Um pescador foi autuado na manhã desta terça-feira, 10 de fevereiro, por manter tanques de criação de camarões em área de interesse da União, no povoado Porto do Mato, município de Estância, litoral sul de Sergipe. A atividade, considerada potencialmente poluidora, era realizada sem qualquer licença ambiental válida e sem autorização da Secretaria do Patrimônio da União (SPU).
De acordo com a Polícia Militar de Sergipe (PMSE), a irregularidade foi constatada durante uma operação conjunta entre a Companhia Independente de Polícia Ambiental (CIPAm) e fiscais da SPU. Ao chegarem ao local, as equipes flagraram a estrutura de carcinicultura em pleno funcionamento, embora o responsável não possuísse a documentação obrigatória para exercer a atividade.
Ausência de licença
Questionado pelos agentes, o pescador admitiu que tenta regularizar a licença ambiental desde 2019, mas segue operando de forma irregular.

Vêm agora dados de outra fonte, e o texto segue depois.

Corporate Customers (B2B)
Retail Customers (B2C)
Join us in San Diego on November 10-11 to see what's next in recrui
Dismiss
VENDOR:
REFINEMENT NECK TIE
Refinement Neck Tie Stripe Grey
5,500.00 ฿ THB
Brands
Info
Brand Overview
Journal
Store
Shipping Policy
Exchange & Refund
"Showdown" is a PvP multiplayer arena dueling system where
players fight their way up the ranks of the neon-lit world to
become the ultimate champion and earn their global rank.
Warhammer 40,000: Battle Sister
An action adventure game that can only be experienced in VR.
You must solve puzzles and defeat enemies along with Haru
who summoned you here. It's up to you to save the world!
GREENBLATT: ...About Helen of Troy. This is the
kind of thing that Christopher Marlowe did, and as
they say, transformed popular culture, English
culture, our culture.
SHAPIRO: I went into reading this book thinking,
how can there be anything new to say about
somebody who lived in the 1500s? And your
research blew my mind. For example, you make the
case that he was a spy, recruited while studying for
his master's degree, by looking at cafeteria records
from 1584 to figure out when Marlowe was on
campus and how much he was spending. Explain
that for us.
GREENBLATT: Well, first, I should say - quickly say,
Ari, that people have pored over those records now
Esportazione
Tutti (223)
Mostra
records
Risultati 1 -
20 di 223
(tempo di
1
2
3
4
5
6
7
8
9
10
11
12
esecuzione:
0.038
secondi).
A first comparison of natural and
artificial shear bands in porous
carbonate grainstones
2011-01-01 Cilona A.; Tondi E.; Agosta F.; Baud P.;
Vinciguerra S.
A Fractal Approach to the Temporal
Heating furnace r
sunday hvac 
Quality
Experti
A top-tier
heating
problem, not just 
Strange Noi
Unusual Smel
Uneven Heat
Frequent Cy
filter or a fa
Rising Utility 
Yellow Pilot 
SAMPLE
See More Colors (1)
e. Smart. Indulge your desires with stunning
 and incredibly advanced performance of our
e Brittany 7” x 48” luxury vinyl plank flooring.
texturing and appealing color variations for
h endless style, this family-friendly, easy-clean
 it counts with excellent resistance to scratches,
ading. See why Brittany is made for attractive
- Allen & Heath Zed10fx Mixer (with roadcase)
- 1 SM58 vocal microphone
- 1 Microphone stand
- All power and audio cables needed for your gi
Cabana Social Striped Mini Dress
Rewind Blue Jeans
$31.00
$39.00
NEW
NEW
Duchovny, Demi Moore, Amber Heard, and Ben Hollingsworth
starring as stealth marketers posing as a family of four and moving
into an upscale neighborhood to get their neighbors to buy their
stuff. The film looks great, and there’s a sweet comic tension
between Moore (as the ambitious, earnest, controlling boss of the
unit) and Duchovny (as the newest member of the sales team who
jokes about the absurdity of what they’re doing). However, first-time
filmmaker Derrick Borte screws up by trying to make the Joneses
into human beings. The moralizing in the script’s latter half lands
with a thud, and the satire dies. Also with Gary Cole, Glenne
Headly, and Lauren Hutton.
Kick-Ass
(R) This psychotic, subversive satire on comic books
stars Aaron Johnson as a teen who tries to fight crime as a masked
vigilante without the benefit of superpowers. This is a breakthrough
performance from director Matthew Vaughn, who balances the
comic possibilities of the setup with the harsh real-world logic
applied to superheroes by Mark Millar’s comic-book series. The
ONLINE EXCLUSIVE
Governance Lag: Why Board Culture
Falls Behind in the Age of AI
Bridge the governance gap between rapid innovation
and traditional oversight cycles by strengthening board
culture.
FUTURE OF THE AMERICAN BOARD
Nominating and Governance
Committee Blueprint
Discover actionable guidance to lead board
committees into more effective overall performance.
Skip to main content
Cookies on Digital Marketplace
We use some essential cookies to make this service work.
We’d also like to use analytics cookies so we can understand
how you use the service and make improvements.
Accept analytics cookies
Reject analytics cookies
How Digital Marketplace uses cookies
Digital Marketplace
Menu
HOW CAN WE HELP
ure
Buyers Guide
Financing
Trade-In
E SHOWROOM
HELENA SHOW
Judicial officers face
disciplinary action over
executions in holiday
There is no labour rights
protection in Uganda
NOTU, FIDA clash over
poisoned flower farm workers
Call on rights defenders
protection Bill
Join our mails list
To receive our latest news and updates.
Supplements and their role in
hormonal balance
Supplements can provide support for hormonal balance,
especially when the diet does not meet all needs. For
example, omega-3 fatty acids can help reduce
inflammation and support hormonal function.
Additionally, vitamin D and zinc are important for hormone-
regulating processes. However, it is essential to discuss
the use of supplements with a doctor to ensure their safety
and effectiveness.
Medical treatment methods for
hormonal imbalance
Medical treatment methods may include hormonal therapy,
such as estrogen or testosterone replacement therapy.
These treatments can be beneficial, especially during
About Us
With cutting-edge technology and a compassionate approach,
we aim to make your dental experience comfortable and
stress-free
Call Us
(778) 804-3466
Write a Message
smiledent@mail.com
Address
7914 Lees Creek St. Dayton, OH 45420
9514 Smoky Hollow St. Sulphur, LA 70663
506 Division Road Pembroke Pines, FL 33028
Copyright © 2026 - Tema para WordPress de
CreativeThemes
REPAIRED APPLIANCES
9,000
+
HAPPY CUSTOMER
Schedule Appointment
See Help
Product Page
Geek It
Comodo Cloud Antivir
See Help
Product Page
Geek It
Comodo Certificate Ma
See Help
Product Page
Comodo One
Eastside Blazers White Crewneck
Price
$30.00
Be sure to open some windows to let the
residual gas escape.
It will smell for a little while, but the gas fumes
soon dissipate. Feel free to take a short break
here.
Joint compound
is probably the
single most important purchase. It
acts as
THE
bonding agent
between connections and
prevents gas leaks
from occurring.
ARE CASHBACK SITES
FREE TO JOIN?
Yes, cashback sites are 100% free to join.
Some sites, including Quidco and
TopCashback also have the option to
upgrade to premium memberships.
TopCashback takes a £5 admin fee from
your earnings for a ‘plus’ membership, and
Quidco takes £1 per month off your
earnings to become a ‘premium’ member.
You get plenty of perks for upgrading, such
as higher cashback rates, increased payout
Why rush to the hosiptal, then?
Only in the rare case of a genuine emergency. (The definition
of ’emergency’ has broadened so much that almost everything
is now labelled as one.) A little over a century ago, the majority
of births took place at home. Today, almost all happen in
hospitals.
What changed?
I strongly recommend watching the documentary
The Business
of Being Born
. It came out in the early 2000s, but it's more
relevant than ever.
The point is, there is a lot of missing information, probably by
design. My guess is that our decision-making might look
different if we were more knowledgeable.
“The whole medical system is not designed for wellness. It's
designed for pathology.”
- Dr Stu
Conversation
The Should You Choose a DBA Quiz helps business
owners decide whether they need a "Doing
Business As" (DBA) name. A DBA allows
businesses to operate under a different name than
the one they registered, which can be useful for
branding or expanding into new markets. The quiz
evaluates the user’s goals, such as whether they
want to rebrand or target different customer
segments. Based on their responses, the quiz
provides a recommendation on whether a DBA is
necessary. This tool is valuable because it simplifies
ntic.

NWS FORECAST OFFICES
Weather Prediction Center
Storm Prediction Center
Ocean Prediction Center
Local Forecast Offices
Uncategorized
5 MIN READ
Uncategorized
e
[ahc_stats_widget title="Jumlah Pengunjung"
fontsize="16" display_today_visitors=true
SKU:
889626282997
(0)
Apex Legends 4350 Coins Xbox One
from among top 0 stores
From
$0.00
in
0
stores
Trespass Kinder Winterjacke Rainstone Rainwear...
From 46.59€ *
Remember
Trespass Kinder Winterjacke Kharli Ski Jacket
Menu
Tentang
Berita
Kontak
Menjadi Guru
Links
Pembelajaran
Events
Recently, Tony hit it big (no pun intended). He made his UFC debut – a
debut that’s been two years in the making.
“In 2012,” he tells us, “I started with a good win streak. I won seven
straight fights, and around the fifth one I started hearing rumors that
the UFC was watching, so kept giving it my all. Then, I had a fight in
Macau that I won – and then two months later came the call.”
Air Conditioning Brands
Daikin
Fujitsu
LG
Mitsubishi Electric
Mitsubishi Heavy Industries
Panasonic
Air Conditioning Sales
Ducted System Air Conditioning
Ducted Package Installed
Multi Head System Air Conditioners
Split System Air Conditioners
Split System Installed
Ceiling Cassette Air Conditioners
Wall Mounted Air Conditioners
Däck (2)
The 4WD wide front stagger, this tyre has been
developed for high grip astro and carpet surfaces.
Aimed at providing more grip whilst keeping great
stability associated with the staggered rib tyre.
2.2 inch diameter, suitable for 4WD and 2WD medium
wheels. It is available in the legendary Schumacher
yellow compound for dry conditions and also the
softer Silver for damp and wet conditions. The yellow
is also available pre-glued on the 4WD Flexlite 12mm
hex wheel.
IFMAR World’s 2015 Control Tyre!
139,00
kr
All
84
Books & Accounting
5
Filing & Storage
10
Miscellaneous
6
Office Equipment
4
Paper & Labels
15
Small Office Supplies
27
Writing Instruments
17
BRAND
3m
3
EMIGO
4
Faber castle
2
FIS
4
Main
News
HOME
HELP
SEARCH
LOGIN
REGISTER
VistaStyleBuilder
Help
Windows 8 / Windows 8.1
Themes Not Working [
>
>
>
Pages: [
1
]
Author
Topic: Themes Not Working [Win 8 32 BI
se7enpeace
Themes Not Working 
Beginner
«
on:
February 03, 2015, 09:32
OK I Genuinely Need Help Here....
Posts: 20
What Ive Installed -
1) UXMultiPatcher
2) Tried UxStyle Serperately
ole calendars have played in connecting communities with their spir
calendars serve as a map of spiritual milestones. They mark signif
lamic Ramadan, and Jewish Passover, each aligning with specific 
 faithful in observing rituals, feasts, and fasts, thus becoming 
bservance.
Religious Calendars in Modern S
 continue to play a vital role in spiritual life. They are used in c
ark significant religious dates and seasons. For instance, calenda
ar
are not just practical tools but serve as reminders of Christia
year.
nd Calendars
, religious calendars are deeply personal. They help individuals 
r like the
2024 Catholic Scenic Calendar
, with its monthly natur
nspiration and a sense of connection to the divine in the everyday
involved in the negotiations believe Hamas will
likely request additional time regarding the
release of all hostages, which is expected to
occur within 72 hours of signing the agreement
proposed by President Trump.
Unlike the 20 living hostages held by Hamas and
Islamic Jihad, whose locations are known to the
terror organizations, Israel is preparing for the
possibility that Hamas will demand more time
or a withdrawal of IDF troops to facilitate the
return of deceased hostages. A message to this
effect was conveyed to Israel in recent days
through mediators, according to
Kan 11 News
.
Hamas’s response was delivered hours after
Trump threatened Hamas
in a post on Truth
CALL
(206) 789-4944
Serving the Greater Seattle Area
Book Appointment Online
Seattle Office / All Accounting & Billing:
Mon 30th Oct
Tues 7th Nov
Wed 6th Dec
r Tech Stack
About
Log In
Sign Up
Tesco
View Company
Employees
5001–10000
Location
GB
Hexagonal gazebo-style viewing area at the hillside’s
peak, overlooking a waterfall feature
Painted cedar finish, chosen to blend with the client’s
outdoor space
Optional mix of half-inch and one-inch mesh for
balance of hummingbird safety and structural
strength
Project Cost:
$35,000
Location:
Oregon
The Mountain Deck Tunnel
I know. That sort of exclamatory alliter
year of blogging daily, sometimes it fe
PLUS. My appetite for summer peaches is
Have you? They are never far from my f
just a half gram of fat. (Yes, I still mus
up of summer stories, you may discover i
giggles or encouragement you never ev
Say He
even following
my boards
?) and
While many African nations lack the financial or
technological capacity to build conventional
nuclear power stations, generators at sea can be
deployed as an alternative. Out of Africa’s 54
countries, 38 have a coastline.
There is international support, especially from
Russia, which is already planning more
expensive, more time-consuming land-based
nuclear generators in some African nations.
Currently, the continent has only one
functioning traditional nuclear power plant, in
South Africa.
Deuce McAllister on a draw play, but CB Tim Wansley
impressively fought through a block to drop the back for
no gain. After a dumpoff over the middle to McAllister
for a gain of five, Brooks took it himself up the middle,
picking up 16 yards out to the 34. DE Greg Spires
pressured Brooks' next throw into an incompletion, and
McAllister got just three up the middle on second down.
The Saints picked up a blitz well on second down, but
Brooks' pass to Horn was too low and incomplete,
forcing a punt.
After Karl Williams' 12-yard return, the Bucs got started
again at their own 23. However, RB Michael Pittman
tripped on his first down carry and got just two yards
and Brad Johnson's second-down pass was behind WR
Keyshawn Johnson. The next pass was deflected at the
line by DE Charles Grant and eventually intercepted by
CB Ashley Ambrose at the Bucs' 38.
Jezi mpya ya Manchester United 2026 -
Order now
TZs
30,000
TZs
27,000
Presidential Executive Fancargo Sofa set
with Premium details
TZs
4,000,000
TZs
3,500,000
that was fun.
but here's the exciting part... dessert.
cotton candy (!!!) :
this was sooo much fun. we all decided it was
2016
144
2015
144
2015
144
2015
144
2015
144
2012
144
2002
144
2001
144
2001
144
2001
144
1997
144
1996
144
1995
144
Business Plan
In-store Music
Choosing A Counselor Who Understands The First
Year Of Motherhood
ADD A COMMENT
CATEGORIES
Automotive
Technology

No momento da abordagem, ele não apresentou qualquer permissão emitida pelo órgão ambiental competente nem autorização da SPU para uso da área pertencente à União.
Medidas adotadas
Os fiscais da Secretaria do Patrimônio da União emitiram uma notificação administrativa, determinando a suspensão imediata da atividade e orientando sobre os procedimentos necessários para regularização. Além disso, o homem foi formalmente cientificado e compromissado a comparecer em juízo sempre que for intimado durante o processo judicial decorrente do crime ambiental.
Segundo a PMSE, a prática de carcinicultura sem licenciamento configura crime ambiental por se tratar de atividade potencialmente poluidora. A polícia ressaltou que ações de fiscalização em áreas costeiras serão intensificadas, a fim de coibir danos aos ecossistemas e garantir o cumprimento da legislação ambiental.
Imagem: Divulgação
A operação não registrou confronto ou resistência. Todo o trabalho ocorreu de maneira pacífica, e os tanques permaneceram sob supervisão dos fiscais até a conclusão da notificação. O pescado apreendido não foi divulgado, e o relatório completo será encaminhado aos órgãos ambientais estaduais e federais para providências cabíveis.
O caso reforça a necessidade de autorização legal para o cultivo de organismos aquáticos em áreas públicas, especialmente em regiões sensíveis do litoral sergipano, onde impactos ambientais podem comprometer manguezais, rios e a economia local que depende da pesca tradicional.